Make a list of the recent contributions you’ve made to the company. Be certain to include things that are outside the scope of what’s expected of you. These can include special projects, additional oversight, training, and more. You can also include ways that you’ve saved the company money or other resources. For example, “I negotiated a 10% discount with our vendor and over the course of 6 months, this saved the company $820 on our supply costs.”
Discuss your attitude and willingness to help. Back these points us with examples such as, “When three people on the team came down with Covid, I stayed late every night for a week to make sure we didn’t fall behind on customer orders.”
Make it known you’re in for the long haul. Discuss your desire to grow within the company and your willingness to do the work necessary. “I’ve delivered great work for the company and I an committed to continuing that. It’s my hope to grow my professional career here.”
Timing is important. The best time to ask for a raise is just ahead of your annual performance review. The boss may ask to hold off the conversation until then, but it doesn’t hurt to attempt to have a conversation before he or she determines the number they’re going to give you. You might say something like, “I know my hiring anniversary date is approaching. Do you have 30 minutes to meet prior to that? I have a request I’d like to run by you.”
When asking for a raise, do not include information about why you need the money for your personal life. For example, it’s a bad idea to mention things like building an addition onto your house, having a baby, buying a new car, or a major home repair.
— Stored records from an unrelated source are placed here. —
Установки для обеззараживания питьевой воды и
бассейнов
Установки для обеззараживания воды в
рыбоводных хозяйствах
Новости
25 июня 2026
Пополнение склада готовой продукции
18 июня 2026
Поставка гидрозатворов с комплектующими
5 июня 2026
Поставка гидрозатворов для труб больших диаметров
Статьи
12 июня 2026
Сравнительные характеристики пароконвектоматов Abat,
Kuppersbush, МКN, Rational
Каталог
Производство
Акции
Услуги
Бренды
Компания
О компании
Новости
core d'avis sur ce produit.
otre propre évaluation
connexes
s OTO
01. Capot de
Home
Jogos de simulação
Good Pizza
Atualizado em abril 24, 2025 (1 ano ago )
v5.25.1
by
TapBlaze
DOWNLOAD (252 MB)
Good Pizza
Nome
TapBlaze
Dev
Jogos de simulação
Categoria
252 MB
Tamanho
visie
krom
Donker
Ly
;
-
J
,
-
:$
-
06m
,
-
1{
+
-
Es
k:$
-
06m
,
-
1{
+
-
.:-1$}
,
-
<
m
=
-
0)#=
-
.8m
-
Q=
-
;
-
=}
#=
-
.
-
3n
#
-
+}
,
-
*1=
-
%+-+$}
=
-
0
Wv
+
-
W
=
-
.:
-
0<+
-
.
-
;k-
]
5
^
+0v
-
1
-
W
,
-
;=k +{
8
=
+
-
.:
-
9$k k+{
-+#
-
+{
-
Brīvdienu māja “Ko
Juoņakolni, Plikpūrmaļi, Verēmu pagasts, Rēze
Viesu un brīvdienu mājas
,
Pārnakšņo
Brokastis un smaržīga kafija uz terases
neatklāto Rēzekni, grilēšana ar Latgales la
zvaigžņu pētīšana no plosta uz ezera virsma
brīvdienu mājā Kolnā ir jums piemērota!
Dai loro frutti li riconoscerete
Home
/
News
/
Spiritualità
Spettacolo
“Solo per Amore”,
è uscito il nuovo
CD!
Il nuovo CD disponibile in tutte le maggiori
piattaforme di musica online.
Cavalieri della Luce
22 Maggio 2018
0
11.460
These things have no benefit to the company so your boss likely won’t be impressed or factor them into his or her decision.
Keep your conversation focused on your contributions to the company above and beyond your normal expectations. Be polite and courteous and ask for a specific amount. Keep in mind that standard raises are 3%; good raises are 4-5%; and exceptional raises are more than this. Use these percentages to gauge the amount you ask your boss to give you.